Although the history of exhibitions is a relatively recent field, the literature on the subject is characterised by an emphasis on large-scale exhibitions. By contrast, the present workshop seeks to identify the contours of ‘minor’ histories of exhibitions and performances – that is, a historiography of events that, for various reasons, resist inclusion in grand historical narratives. Of particular concern are the curatorial and editorial strategies upon which contemporary art institutions rely to redisplay/reperform such events.

Chief among these strategies is ‘reactivation’. The notion of reactivation raises compelling questions about the possibility of representing artistic exhibitions and performances that, while deemed historically significant, can afford, or even demand, a certain distance from ‘objective’ recreation. Over the workshop’s two days, other strategies of re-exhibition – including reanimation, reenactment and reprise – will be discussed with reference to contemporary curatorial case studies.
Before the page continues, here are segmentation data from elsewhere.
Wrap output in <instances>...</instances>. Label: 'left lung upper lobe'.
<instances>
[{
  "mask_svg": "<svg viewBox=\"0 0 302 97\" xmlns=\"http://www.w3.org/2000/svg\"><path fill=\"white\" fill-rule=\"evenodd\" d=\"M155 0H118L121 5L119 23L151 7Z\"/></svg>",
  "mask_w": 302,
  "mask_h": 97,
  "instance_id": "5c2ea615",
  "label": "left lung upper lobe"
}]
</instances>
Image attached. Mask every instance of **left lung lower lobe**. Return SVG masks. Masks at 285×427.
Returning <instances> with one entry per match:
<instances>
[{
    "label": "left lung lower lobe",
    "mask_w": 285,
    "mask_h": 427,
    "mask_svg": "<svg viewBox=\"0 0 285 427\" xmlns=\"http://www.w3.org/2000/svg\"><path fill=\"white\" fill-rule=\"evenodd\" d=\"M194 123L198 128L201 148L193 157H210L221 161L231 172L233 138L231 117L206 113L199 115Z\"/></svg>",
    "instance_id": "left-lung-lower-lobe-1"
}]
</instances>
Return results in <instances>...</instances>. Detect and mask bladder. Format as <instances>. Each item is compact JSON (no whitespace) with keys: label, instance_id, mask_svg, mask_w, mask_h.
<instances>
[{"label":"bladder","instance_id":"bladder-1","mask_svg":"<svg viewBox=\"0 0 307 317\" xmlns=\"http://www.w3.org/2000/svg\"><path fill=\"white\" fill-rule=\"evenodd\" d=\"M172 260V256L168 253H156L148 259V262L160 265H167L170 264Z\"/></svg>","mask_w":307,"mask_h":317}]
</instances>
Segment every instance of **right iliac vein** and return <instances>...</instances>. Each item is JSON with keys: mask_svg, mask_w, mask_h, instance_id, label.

The two-day workshop will take as its starting point the exhibition Celebration of the Body, a complex curatorial experiment organised in 1976 by the conceptual artist IAIN BAXTER& with his then partner Ingrid Baxter (together operating under the name of N.E. Thing Company) at the Agnes Etherington Art Centre in Kingston, Ontario. The workshop will further reflect on the exhibition’s recent re-enactment by artist and curator Fabien Pinaroli at the Musée des Moulages in Lyon and at the CAP Saint-Fons.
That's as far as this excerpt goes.